I am wearing my bracoo belly band every single waking moment. It is not just a stretchy piece of fabric. It is more like a man-made muscle. It holds my belly up for me and I can function fine when I am wearing it. If I don't wear it, it feels like something falls out of place and I end up with a hurting back or pain in my legs. But if I wear it, I am fully able to do what I need to do.

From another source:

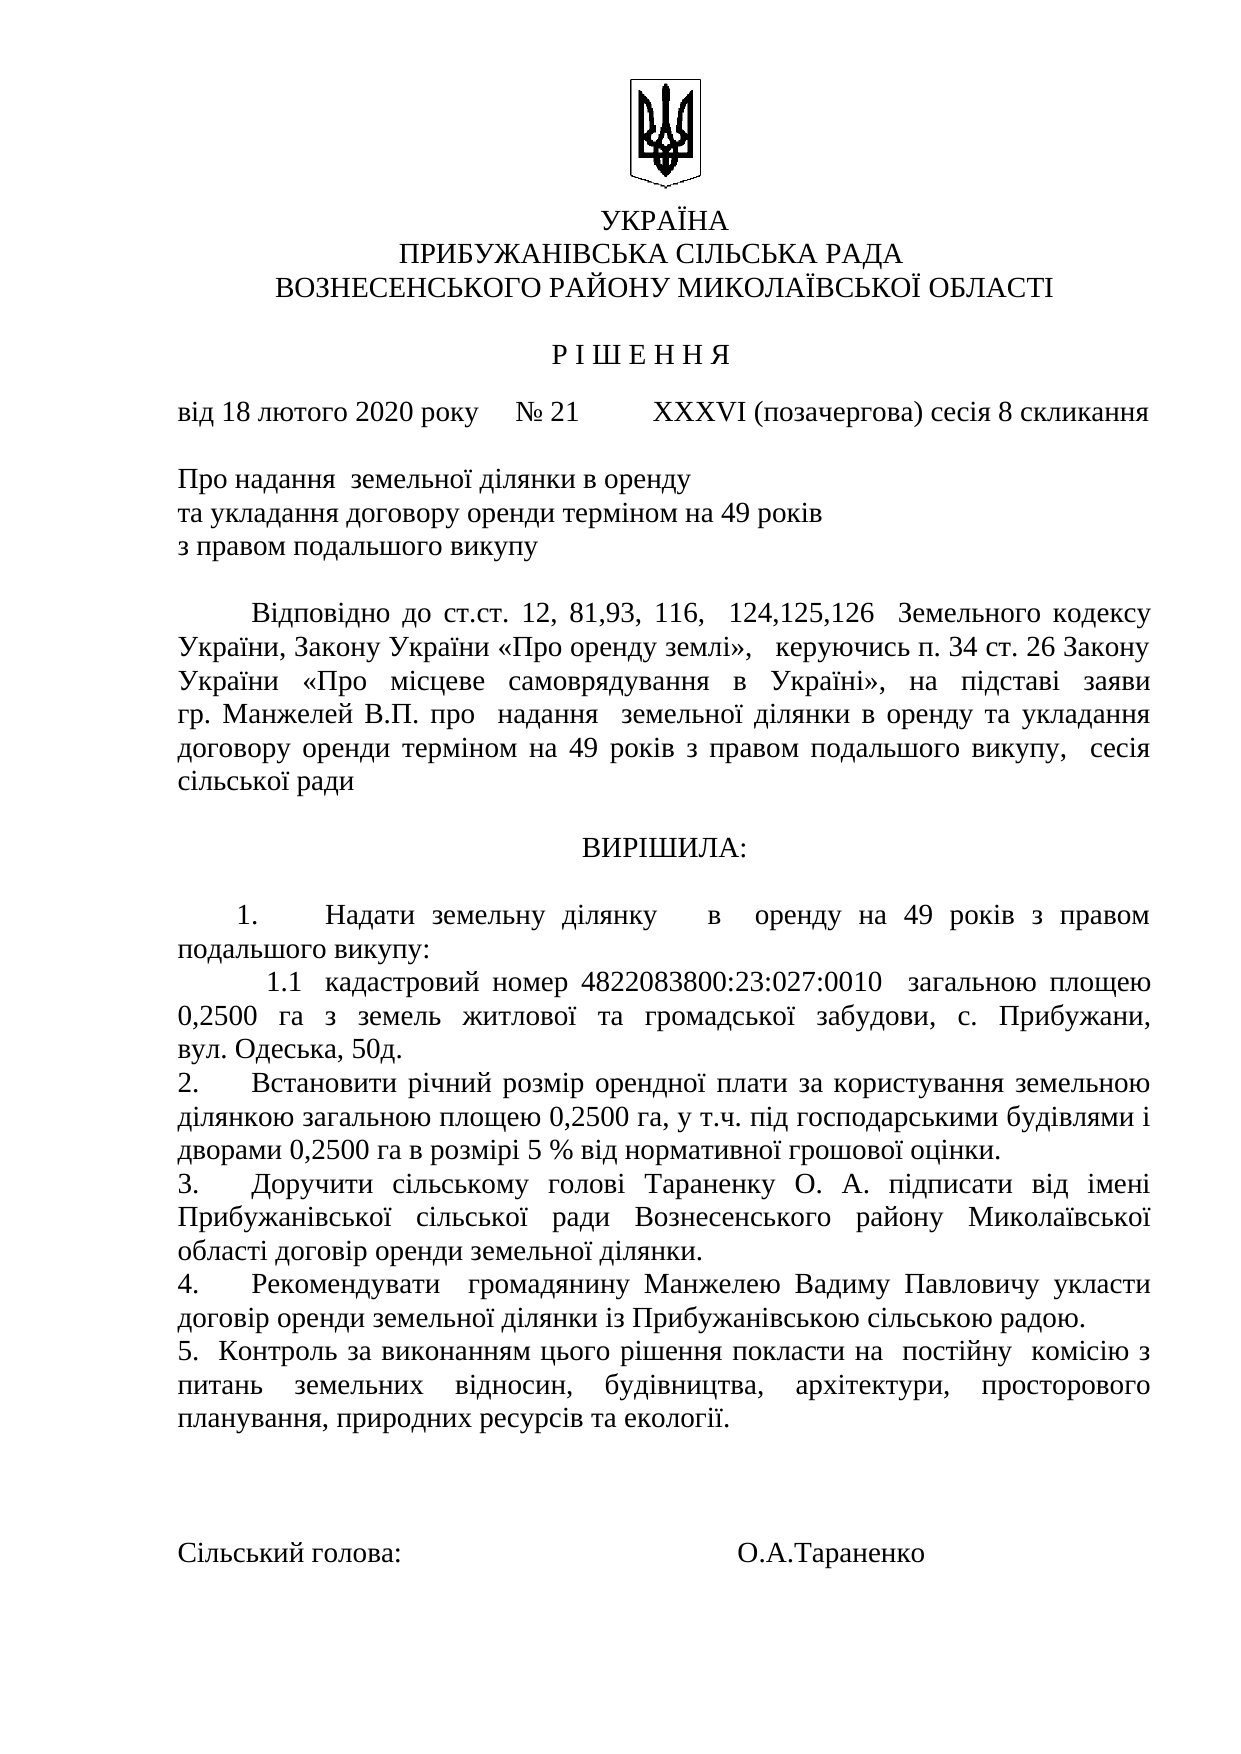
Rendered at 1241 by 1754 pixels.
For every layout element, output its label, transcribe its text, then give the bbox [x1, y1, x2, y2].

And once again of all the pregnancy pillows the boppy wedge is still my favorite. I use that under my belly and a flat pillow between my legs and that's all I need for a semi-comfortable night's rest. I still wake up for a few hours each night and I try not to think about it too much or be too bothered. It means I'm tuckered before my day even begins, but I usually lay down for a while when Hattie is napping and that helps all around.

So that's my life at 36 weeks. I can hardly believe we are already this far along...life is about to change again in major ways and I don't feel quite ready. But I know from the others that a new baby is best enjoyed with a one-day-at-a-time set of expectations. So that is what I will expect...to take all that is ahead one day at a time. It's exciting to be getting so close!

mary, painter of nails.

I just finished painting Elsie's finger and toe nails, "in a beautiful pattern, pink, blue, pink, blue, pink blue. I love patterns don't you, mom?" And she told me "let's pretend I'm a 16 year old girl, because that's a big girl, and that my dad just dropped me off at your nail place to have my nails painted all by myself because I'm 16, which is big enough to do that." I told her the name of my nail studio was "Becca's Beautiful Nails" and that I was one of the best nail painters in the world. She said, "well not the whole world. That would be Mary. She would be the best, right? Because she had Jesus!"

Just when I had finished, Elsie slipped a bit off the toilet seat and smudged four nails in the mayhem. And Becca at Becca's Beautiful Nails had to paint over the messed up paint job, sigh about the polish on her shower curtain that was grabbed in the near accident and laugh at the hilarity of it all. I am actually terrible at painting nails but have found it doesn't ever matter how nice they look because there usually is quite a bit of smudging before they completely dry anyway. Perfection is never the goal...Mary probably painted perfect nails, I can never live up. But I will keep painting her smudgy nails because I love the time with my daughter. I love it so, so much.